O'Brien welcomes bureaucratic attention on regions
FEDERAL Member for Wide Bay Llew O'Brien has welcomed the attention bureaucrats in Canberra are now paying to regional Australia.
The Productivity Commission will carry out a 12-month study into the geographic impacts of the transition of the Australian economy following the resources investment boom.
An initial report will be submitted by April of this year.
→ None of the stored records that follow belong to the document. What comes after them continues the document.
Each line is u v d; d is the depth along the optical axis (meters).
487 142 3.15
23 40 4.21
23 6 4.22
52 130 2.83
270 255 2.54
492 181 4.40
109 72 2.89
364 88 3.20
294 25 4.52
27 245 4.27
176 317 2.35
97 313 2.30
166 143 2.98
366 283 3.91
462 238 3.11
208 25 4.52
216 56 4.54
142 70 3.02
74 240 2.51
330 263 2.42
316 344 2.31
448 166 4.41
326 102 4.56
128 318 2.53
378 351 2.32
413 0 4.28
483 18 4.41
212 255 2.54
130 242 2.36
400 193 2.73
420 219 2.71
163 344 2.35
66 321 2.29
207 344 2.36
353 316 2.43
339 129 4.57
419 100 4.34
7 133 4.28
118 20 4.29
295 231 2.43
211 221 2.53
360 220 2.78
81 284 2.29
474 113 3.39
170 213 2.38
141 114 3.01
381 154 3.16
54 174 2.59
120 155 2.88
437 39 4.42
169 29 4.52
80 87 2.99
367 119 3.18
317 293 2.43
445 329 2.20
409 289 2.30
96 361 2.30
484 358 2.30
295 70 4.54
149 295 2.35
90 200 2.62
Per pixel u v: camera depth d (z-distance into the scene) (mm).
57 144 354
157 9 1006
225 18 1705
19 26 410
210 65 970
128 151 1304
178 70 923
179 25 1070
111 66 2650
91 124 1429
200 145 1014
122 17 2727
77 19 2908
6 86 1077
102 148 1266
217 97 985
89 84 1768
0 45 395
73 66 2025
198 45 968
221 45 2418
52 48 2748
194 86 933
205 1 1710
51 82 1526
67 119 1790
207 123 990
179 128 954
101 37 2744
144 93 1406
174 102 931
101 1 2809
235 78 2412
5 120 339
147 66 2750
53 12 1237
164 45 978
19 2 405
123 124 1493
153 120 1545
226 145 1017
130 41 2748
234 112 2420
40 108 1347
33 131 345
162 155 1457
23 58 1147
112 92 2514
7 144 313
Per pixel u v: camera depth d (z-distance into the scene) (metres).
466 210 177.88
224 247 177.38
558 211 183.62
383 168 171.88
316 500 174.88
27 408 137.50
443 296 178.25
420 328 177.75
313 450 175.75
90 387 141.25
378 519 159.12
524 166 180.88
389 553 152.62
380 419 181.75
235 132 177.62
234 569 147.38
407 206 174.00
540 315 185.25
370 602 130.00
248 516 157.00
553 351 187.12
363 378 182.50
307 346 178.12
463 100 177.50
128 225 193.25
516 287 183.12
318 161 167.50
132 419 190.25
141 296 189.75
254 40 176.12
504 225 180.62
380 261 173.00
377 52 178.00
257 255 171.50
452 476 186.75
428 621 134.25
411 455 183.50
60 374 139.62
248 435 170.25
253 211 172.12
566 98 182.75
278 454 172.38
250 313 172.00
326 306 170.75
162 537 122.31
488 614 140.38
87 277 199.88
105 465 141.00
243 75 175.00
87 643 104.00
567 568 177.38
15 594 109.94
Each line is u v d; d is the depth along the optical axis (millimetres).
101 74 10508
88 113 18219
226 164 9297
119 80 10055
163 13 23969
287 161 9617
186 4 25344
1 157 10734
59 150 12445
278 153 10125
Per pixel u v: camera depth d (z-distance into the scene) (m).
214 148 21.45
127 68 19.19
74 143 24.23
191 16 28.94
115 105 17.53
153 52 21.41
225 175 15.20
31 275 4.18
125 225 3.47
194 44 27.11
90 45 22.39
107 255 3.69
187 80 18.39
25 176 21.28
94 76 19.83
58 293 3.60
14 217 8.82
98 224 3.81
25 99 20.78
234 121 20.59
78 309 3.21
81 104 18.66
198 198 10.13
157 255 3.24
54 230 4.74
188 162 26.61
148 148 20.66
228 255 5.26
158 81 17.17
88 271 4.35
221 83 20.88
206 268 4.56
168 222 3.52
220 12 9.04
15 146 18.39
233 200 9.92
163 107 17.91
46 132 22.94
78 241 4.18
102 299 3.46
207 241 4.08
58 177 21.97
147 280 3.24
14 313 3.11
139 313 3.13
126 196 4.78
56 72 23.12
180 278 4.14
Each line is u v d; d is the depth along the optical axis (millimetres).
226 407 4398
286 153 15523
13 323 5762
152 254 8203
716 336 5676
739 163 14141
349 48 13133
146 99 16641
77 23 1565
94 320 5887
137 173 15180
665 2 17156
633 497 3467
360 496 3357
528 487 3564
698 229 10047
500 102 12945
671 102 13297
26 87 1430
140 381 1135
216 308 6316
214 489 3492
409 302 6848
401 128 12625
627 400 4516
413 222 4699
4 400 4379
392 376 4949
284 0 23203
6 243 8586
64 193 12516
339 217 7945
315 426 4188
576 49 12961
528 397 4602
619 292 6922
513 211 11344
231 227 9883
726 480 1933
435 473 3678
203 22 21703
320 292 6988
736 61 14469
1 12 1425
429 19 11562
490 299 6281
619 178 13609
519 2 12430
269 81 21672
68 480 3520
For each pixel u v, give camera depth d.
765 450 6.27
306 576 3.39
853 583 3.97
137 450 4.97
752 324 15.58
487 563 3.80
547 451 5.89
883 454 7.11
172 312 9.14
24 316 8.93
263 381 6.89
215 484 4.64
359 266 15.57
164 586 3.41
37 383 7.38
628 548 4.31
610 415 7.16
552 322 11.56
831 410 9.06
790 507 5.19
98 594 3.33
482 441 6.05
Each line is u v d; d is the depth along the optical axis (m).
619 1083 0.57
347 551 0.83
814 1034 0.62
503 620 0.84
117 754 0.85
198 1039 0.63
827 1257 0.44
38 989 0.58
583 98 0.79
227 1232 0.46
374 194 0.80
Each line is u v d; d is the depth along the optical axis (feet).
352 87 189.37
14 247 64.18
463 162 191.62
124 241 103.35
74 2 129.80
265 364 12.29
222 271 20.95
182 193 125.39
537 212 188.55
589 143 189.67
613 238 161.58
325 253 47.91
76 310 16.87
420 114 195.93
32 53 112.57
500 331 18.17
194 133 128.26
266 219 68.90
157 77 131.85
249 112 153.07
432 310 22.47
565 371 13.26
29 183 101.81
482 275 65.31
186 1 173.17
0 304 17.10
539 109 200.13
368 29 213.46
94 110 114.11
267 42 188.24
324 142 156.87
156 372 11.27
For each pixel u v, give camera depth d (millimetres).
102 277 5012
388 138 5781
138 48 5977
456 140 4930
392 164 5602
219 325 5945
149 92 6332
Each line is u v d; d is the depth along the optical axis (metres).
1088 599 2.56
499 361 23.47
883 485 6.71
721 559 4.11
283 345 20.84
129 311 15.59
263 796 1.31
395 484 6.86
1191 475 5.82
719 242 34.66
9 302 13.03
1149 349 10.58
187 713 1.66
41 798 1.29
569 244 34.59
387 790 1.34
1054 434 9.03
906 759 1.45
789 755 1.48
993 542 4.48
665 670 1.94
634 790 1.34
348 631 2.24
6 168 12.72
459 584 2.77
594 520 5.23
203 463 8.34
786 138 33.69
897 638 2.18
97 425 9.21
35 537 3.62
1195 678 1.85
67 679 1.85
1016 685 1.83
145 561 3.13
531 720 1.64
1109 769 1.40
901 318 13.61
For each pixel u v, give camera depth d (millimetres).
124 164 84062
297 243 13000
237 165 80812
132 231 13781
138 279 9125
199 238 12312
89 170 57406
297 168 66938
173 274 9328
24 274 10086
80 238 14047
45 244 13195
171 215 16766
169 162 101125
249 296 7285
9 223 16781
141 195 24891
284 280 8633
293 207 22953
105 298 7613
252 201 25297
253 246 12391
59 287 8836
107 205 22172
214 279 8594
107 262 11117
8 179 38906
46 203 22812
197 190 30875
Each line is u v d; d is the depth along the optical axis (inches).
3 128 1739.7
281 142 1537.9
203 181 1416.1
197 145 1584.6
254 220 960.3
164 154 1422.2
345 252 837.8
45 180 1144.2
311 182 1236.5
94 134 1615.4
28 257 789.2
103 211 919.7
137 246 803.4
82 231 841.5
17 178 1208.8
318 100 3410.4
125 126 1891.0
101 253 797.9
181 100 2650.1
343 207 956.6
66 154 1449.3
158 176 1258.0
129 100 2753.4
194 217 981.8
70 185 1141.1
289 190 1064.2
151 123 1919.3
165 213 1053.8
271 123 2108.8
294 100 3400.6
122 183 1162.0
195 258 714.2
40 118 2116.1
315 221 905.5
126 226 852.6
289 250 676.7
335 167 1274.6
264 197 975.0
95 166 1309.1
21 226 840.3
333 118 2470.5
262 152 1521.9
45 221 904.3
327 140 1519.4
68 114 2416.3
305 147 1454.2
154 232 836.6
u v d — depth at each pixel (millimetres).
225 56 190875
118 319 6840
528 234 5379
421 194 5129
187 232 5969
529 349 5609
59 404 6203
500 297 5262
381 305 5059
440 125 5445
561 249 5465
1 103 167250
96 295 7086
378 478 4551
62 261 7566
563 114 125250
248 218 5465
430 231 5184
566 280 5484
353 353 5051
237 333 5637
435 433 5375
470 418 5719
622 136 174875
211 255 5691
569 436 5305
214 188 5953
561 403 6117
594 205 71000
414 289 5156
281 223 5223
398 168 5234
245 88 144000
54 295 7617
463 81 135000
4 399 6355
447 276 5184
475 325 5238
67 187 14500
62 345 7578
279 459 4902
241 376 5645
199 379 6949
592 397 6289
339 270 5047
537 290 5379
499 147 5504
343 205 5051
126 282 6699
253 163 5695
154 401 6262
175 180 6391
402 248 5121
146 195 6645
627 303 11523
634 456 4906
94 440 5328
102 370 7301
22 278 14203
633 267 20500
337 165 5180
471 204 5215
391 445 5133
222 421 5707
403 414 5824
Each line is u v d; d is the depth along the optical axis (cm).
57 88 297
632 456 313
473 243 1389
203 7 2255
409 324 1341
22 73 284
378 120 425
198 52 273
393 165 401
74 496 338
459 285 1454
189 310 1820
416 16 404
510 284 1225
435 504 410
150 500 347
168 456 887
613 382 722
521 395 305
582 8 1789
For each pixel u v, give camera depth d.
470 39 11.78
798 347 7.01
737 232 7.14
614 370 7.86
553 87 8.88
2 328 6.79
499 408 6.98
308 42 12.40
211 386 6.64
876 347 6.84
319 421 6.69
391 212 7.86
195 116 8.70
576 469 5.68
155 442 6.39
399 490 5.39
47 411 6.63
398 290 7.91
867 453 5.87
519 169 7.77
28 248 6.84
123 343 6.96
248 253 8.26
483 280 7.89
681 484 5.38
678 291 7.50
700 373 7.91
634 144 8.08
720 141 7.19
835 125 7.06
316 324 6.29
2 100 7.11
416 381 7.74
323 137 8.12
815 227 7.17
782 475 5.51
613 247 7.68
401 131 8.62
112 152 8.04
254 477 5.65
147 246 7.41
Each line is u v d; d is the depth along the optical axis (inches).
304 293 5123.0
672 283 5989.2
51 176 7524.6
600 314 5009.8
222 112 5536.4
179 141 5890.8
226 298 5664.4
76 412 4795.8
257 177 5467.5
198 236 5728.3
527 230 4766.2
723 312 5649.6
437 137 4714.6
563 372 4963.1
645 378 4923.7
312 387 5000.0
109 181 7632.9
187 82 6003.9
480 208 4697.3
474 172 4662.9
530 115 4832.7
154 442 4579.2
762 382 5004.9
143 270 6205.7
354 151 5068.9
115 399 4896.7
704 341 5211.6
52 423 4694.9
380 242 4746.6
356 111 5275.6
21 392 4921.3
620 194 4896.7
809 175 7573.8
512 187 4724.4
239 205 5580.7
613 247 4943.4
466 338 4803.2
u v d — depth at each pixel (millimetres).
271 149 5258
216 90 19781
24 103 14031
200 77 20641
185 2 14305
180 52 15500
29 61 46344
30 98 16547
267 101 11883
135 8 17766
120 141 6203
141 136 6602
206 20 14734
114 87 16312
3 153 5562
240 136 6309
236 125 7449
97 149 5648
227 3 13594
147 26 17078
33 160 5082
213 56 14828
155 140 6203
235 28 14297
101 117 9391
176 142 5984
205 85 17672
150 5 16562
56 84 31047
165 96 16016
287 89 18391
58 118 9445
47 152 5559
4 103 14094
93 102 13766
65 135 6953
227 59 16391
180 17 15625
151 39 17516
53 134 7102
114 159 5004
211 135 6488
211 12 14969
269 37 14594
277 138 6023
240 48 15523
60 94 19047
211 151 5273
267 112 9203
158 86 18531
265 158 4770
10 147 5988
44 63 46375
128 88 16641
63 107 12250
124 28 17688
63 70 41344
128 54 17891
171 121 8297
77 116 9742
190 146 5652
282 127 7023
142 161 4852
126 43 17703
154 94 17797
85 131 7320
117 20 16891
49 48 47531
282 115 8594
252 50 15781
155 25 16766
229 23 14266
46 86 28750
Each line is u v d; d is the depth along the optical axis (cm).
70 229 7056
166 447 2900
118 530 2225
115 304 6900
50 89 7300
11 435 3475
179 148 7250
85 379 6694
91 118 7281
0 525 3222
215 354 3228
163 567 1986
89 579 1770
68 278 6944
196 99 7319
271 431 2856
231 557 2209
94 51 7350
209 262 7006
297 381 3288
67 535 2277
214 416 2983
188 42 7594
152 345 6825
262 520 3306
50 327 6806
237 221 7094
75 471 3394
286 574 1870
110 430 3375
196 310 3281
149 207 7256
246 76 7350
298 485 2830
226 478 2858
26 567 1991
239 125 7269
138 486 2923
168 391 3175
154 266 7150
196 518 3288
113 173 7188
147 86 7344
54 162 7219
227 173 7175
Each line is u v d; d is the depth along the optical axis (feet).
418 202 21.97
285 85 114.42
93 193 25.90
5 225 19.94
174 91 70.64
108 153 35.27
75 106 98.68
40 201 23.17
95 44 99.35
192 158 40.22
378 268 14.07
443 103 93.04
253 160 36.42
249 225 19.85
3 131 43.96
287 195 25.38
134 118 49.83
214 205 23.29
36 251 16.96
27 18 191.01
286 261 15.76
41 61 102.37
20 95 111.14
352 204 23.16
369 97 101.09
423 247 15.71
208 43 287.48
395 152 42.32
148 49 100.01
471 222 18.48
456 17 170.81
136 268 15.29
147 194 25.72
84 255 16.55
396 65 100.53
Public submissions need to be made by February 15.
Mr O'Brien said he expected the report to identify the need for greater investments in infrastructure, employment programs, and better health and education services to improve opportunities for regional Australians.
"The Coalition Government is already addressing these through our $20 million Wide Bay Burnett Jobs Package, our $6.7 billion investment to fix the Bruce Highway, and record funding for health and education,” Mr O'Brien said.
"I'm fighting to ensure Wide Bay secures its fair share.”
Nationals Leader Barnaby Joyce has said he "hopes the Productivity Commission shoots a few sacred cows, for instance - should frogs stop the development of dams in regional Australia?”
"The Nationals have been driving an agenda to empower the regions, which are the engine room of the Australian economy.”
Minister Fiona Nash, Deputy Leader of the Nationals, said Australia's cities exist because of the regions.
"Regional Australia is responsible for 67% of our exports, 45% of domestic tourism, most production of food and all production of the gas and electricity which powers powers city households,” she said.